The field trips will also provide general educators with the opportunity to give their intellectual teaching a new life and to further increase its interest. "Nothing replaces the direct observation of things", nothing better than direct observation is capable of developing in young people, with artistic intelligence, a sense of reality.

 

              If morality is the set of principles which govern our action, it is obvious that in this respect the influence of the educator is more effective when he is involved in the active life of children than when he is limited to formulate precepts in front of stationary subjects.

A simple word said in a circumstance well chosen by a teacher who is both the teacher and the companion of outings and games has more real significance than long theoretical developments.
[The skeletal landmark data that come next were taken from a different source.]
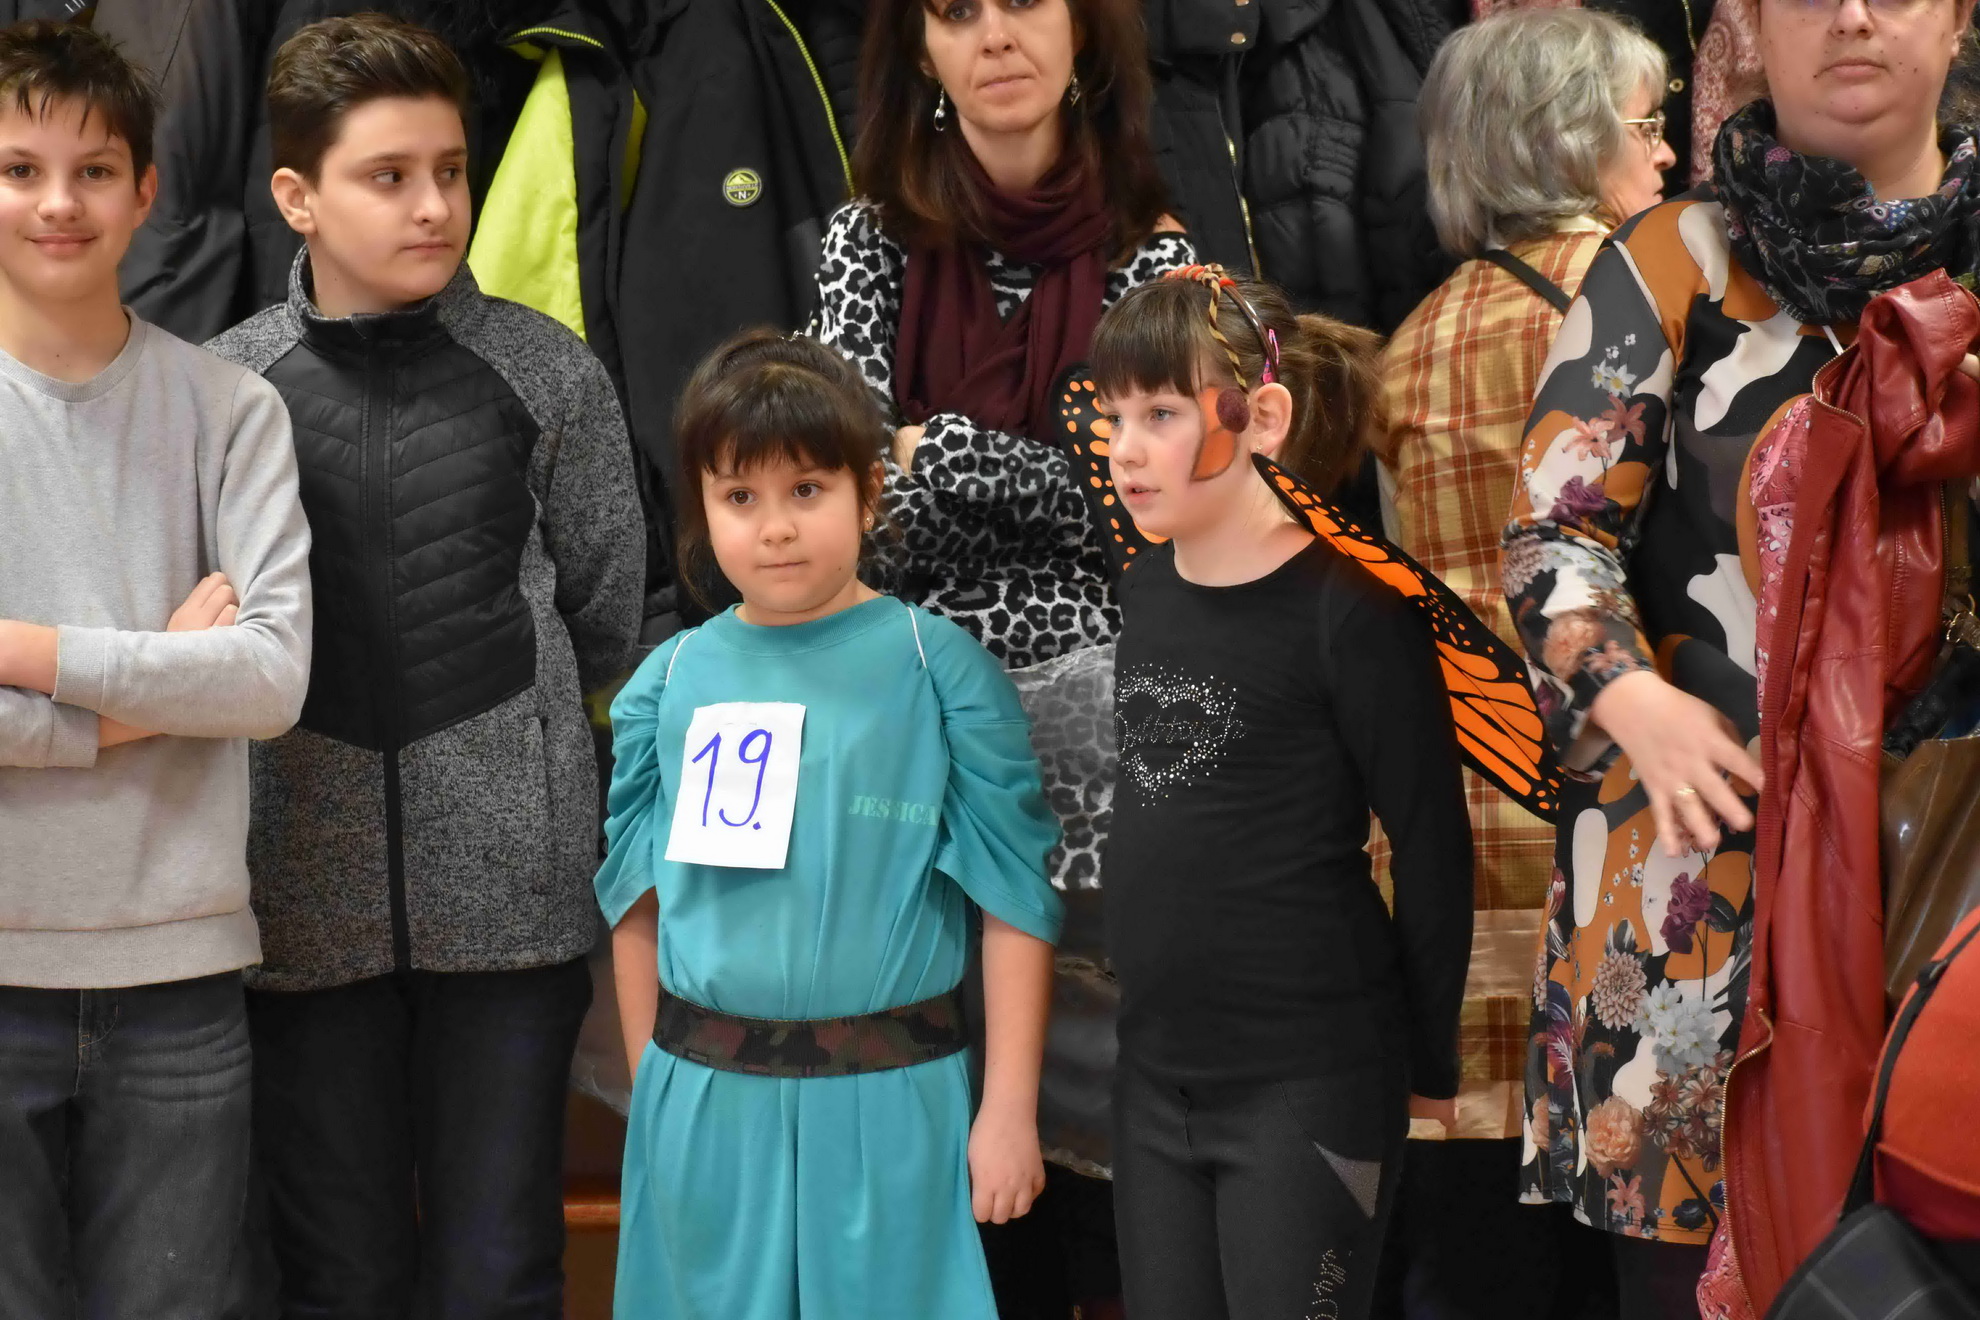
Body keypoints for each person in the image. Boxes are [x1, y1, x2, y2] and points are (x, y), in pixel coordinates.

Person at [1503, 0, 1979, 1314]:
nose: (1853, 17)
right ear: (1751, 28)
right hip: (1697, 890)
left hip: (1952, 905)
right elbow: (1552, 534)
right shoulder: (1676, 259)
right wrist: (1630, 695)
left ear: (1958, 21)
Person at [203, 16, 644, 1317]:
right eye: (388, 176)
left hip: (512, 907)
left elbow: (605, 610)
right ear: (298, 196)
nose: (435, 205)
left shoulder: (549, 371)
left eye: (450, 170)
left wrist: (519, 765)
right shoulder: (226, 391)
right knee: (339, 1278)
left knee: (500, 1271)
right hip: (295, 903)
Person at [810, 5, 1193, 1309]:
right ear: (918, 50)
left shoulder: (1156, 256)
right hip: (908, 710)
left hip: (1109, 736)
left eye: (1025, 0)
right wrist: (1047, 483)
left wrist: (950, 451)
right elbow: (847, 506)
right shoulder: (867, 241)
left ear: (1085, 30)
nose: (995, 36)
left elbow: (1150, 517)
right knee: (947, 1138)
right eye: (955, 10)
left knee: (1110, 1142)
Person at [595, 330, 1065, 1320]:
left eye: (806, 489)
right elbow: (634, 903)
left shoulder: (940, 671)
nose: (775, 528)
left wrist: (1008, 1110)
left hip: (895, 1100)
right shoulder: (667, 683)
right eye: (740, 497)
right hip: (702, 1106)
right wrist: (651, 1097)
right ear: (702, 510)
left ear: (868, 493)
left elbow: (1014, 902)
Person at [0, 19, 312, 1319]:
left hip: (180, 976)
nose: (57, 203)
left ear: (147, 192)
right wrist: (148, 698)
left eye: (92, 171)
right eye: (20, 170)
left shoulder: (232, 409)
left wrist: (22, 652)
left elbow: (268, 679)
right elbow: (209, 682)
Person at [1090, 268, 1474, 1320]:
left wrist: (1430, 1059)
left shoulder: (1353, 607)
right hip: (1154, 1074)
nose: (1124, 448)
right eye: (1114, 415)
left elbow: (1433, 845)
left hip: (1309, 1079)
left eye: (1161, 414)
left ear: (1260, 418)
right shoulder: (1147, 588)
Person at [1370, 10, 1671, 1316]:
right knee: (1646, 1240)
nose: (1669, 154)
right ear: (1570, 137)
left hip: (1460, 837)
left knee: (1487, 1250)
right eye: (1647, 124)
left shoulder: (1412, 343)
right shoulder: (1644, 298)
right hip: (1622, 820)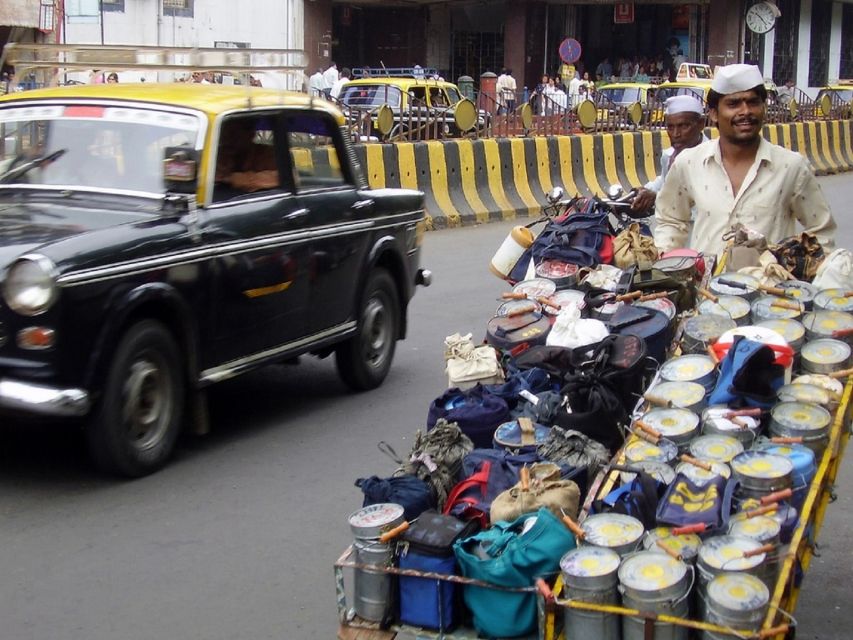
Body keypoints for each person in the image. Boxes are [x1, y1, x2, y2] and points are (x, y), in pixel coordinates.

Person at [653, 64, 836, 257]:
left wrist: (800, 272)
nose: (745, 111)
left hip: (768, 286)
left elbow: (822, 232)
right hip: (704, 286)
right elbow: (670, 220)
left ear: (764, 108)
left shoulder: (791, 167)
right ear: (714, 113)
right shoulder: (689, 163)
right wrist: (668, 265)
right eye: (733, 104)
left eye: (753, 102)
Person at [631, 94, 708, 213]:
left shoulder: (712, 159)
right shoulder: (669, 156)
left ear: (701, 124)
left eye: (684, 126)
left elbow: (704, 205)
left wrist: (658, 197)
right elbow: (664, 181)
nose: (676, 134)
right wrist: (643, 191)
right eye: (670, 127)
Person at [214, 119, 279, 196]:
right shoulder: (219, 154)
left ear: (250, 134)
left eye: (233, 134)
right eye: (224, 133)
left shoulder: (267, 153)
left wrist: (235, 179)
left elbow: (283, 178)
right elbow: (212, 179)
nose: (227, 138)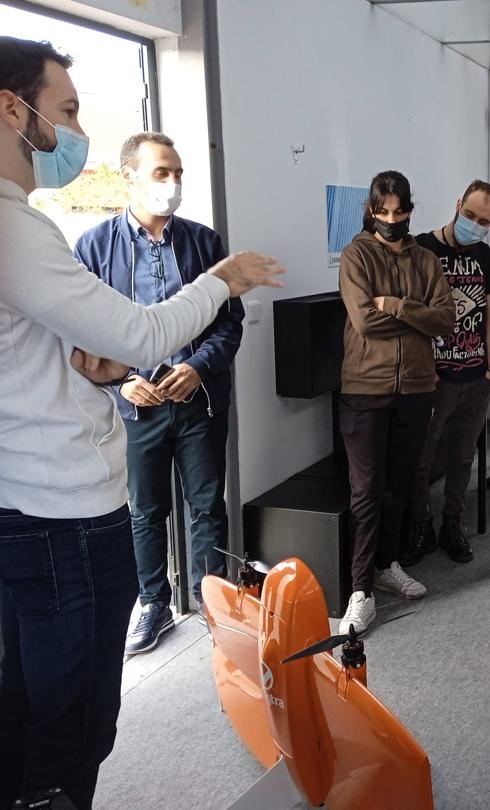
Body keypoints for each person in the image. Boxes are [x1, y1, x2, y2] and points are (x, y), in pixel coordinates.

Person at [0, 37, 284, 809]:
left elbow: (39, 354)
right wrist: (222, 283)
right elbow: (136, 332)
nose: (71, 131)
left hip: (60, 476)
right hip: (61, 510)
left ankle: (209, 605)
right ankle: (156, 612)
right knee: (70, 721)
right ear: (10, 108)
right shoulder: (28, 230)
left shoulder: (181, 234)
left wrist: (95, 370)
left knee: (27, 704)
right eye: (64, 111)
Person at [75, 132, 242, 655]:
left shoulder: (204, 243)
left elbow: (228, 323)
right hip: (135, 405)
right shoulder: (94, 247)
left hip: (197, 400)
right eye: (160, 173)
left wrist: (196, 366)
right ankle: (154, 604)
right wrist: (124, 380)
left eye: (177, 173)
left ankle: (213, 602)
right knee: (144, 511)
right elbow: (83, 332)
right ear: (129, 177)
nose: (172, 183)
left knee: (206, 505)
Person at [337, 170, 455, 633]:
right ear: (371, 210)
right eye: (383, 211)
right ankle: (360, 590)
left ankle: (387, 566)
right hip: (365, 387)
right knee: (365, 491)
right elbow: (364, 322)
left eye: (400, 211)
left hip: (417, 388)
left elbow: (445, 318)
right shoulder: (356, 254)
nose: (392, 219)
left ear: (410, 210)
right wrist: (415, 316)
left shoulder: (426, 258)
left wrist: (399, 306)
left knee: (399, 486)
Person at [405, 180, 490, 565]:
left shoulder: (485, 256)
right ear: (458, 204)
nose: (474, 224)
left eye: (484, 221)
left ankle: (452, 523)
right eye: (470, 214)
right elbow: (411, 313)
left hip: (476, 376)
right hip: (435, 378)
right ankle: (421, 525)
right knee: (422, 458)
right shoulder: (421, 249)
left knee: (463, 457)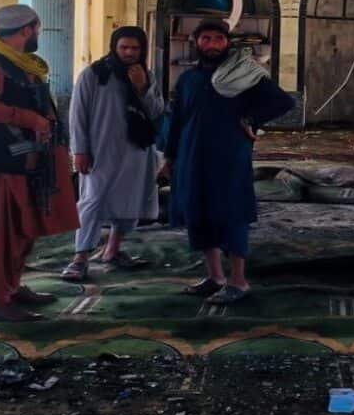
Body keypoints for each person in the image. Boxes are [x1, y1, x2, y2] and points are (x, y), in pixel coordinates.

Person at [0, 5, 79, 321]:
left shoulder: (21, 65)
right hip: (1, 165)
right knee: (1, 232)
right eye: (36, 28)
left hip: (25, 160)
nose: (37, 34)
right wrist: (29, 118)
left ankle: (11, 287)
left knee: (23, 229)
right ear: (27, 29)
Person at [164, 17, 294, 304]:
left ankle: (238, 280)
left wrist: (252, 119)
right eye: (206, 39)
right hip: (192, 156)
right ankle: (215, 277)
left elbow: (284, 102)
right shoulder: (188, 79)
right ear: (196, 43)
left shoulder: (244, 75)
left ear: (227, 43)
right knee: (197, 213)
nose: (212, 45)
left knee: (232, 214)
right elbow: (177, 120)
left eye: (218, 39)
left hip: (229, 158)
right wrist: (170, 155)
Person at [62, 27, 164, 282]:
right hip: (100, 150)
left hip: (136, 151)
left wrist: (141, 88)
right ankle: (80, 257)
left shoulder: (146, 76)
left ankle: (113, 250)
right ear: (114, 48)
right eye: (124, 48)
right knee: (92, 200)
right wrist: (80, 150)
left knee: (129, 200)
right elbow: (78, 115)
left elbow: (157, 113)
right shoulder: (94, 74)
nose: (129, 53)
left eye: (135, 48)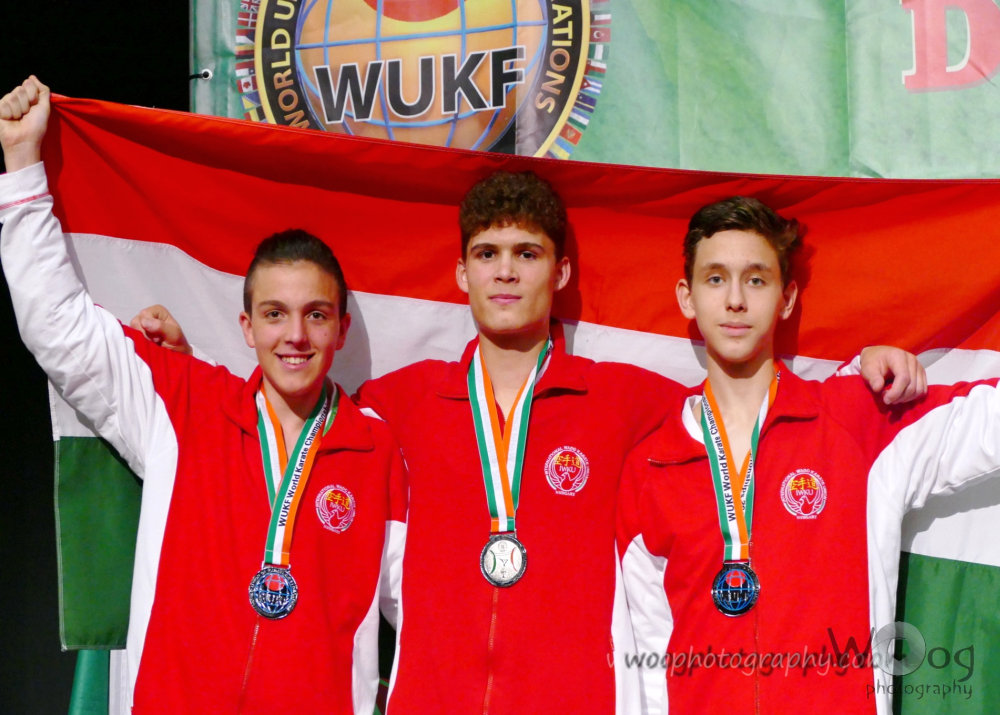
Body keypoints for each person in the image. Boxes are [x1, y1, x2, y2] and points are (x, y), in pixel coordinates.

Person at [134, 173, 926, 711]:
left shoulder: (629, 403)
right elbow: (290, 393)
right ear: (461, 274)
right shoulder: (395, 405)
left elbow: (740, 400)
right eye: (487, 254)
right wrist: (188, 353)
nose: (506, 273)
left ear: (562, 271)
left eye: (527, 254)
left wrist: (858, 367)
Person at [0, 77, 405, 714]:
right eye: (274, 314)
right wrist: (23, 164)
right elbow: (58, 326)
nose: (295, 336)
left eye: (316, 315)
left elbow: (427, 611)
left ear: (342, 329)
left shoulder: (379, 450)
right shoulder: (183, 403)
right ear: (247, 327)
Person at [617, 196, 1000, 714]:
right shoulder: (650, 466)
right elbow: (648, 661)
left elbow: (987, 423)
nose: (735, 300)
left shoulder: (857, 421)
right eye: (715, 279)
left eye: (756, 280)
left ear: (787, 298)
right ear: (688, 297)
But to give young people the moral tone that they must have as well as to temper their character, the most effective way can - being whose will have the educator will be to ensure that the outer holding is what it should be in all circumstances, and thus to exploit, to fulfill its mission, the solidarity of our feelings and our bodily attitudes. By giving the Master the possibility of molding, in the course of multiple activities, the soul of his disciples by the rectification of their external behavior, one puts in his hands a powerful means of moral action and one does not risk any more to make virtue boring and therefore hateful by long homilies.

Here again, Montaigne shows us the way forward: “Our lesson, happening as if by encounter, without any obligation of time and place, and mingling with all our actions , will flow without being felt. "

General education activities will not only allow the educator to soak the characters through the practice of effort and struggle, struggle against oneself, struggle against adversaries, struggle against subject, they will give him the way of sweeping away certain physical and moral aspects that are not in the French tradition

Finally, sports struggles and team games while forging strong individualities and making them aware of their strength, will teach everyone modesty, which generates real values, through the frequent, direct and indisputable perception of the superiority of others. . Each pren dra used to judge if its fair value, which is always relative, and find that the merit of the results obtained by his group to always carry over the effort of all and often on one another as on his own. Everyone will understand the necessity and the greatness of the discipline and team spirit. Everyone will feel the need and the desire to place their pride in the contribution made to the achievements and successes of the community.

              The susceptibilities, the grudges, the vanities, the selfishness of those who spend their life withdrawn into their individual will gradually give way to the spirit of camaraderie, devotion and sacrifice, which elevates the human person above. herself and which finds its highest expression in the love of the fatherland.